Based on data from a large-scale survey among first-semester students (n=4,822), a multidimensional index has been presented measuring the degree of digitalisation of university students and thus makes it possible to analyse to what degree the assumption of students as digital natives holds true empirically. By using the DDS-Index, it can be shown – in line with digital divide research – that digital inequalities exist in higher education and need to be addressed. Not only are there differences in the student body with regard to technical equipment (first-level digital divide) and the use of online services (second-level digital divide), but differences can also be found with regard to digital competencies.

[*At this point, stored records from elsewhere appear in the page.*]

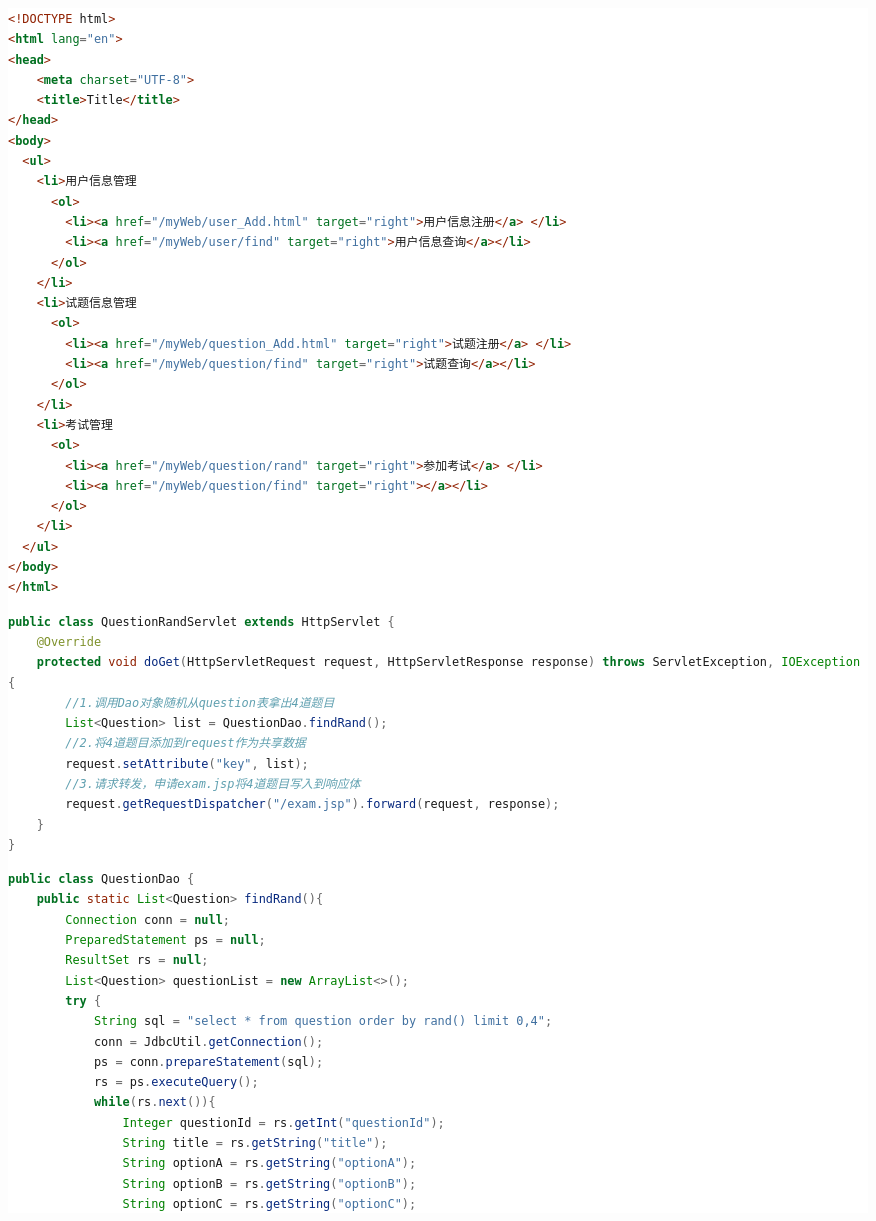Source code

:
 ```html
<!DOCTYPE html>
<html lang="en">
<head>
    <meta charset="UTF-8">
    <title>Title</title>
</head>
<body>
  <ul>
    <li>用户信息管理
      <ol>
        <li><a href="/myWeb/user_Add.html" target="right">用户信息注册</a> </li>
        <li><a href="/myWeb/user/find" target="right">用户信息查询</a></li>
      </ol>
    </li>
    <li>试题信息管理
      <ol>
        <li><a href="/myWeb/question_Add.html" target="right">试题注册</a> </li>
        <li><a href="/myWeb/question/find" target="right">试题查询</a></li>
      </ol>
    </li>
    <li>考试管理
      <ol>
        <li><a href="/myWeb/question/rand" target="right">参加考试</a> </li>
        <li><a href="/myWeb/question/find" target="right"></a></li>
      </ol>
    </li>
  </ul>
</body>
</html>
```

```java
public class QuestionRandServlet extends HttpServlet {
    @Override
    protected void doGet(HttpServletRequest request, HttpServletResponse response) throws ServletException, IOException {
        //1.调用Dao对象随机从question表拿出4道题目
        List<Question> list = QuestionDao.findRand();
        //2.将4道题目添加到request作为共享数据
        request.setAttribute("key", list);
        //3.请求转发，申请exam.jsp将4道题目写入到响应体
        request.getRequestDispatcher("/exam.jsp").forward(request, response);
    }
}
```

```java
public class QuestionDao {
    public static List<Question> findRand(){
        Connection conn = null;
        PreparedStatement ps = null;
        ResultSet rs = null;
        List<Question> questionList = new ArrayList<>();
        try {
            String sql = "select * from question order by rand() limit 0,4";
            conn = JdbcUtil.getConnection();
            ps = conn.prepareStatement(sql);
            rs = ps.executeQuery();
            while(rs.next()){
                Integer questionId = rs.getInt("questionId");
                String title = rs.getString("title");
                String optionA = rs.getString("optionA");
                String optionB = rs.getString("optionB");
                String optionC = rs.getString("optionC");
```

In addition, it could be shown that existing differences in access, use and digital competencies are not random, but are systematically influenced by socio-demographic factors. Comparatively low-digitised students are predominantly female, tend to come from secondary academic schools and did not attend a laptop or tablet class during schooling. A contrary picture appears in the group of highly digitised students. Here, the male share dominates. In addition, it has a positive effect on the degree of digitalisation if students have attended a VET college and a laptop or tablet class during schooling, and if they have been admitted to higher education by obtaining the general qualification for university entrance (Matura).

Although some authors have already empirically challenged the assumption of digital natives (for an overview see Marshall, 2018: 197–211), their surveys lack comparability. For example, the question of whether digital natives are a myth or reality is mapped by Scolari (2019) using the concept and survey of transmedia skills and literacy, while Margaryan et al. (2011) argue on the basis of university students’ usage of digital technologies. Depending on the operationalisation of digital competencies, the results vary, while re-testing is hardly possible as applied survey instruments are not available. These shortcomings were taken into account in the construction of the DDS-Index. Thus, the transparent approach, the available questionnaire (Janschitz and Monitzer, 2020a, 2020b), as well as the construction and validation process outlined in this paper, guarantee the reproducibility of the DDS-Index. Hence, it is possible to use the DDS-Index at higher education institutions that are interested in the digitalisation level of their students.

Furthermore, the results not only provide a picture of the digital student body, but also allow the development of recommendations for teaching, research and administration in higher education (Kopp et al., 2021). In this way, the use of new digital media and technologies for the organisation and implementation of digital teaching and learning settings can be modelled in the best possible way based on empirical results. The COVID-19 pandemic and its impact on higher education teaching show the relevance and need for an evidence-based adaptation of teaching that corresponds to the knowledge and competencies of students. In this sense, the index is a valuable tool to study the effects of the pandemic context on digital competencies. Our study was conducted in winter semester 2019/2020 and thus offers results for pre-COVID-19 times. Reconducting the study after almost two years of COVID-19, and consequently different teaching settings (e.g. complete distance learning, hybrid teaching), would reveal the effects of the pandemic on digital usage. Besides researching pandemic effects, the DDS-Index can be used to analyse the effects of a university curriculum on the degree of digitalisation of students by measuring at the beginning and end of a curriculum. Also, conducting a panel study that surveys the same sample over a period of years is feasible with the DDS-Index. Such a panel design would provide new perspectives on digital trends within a cohort of presumed digital natives.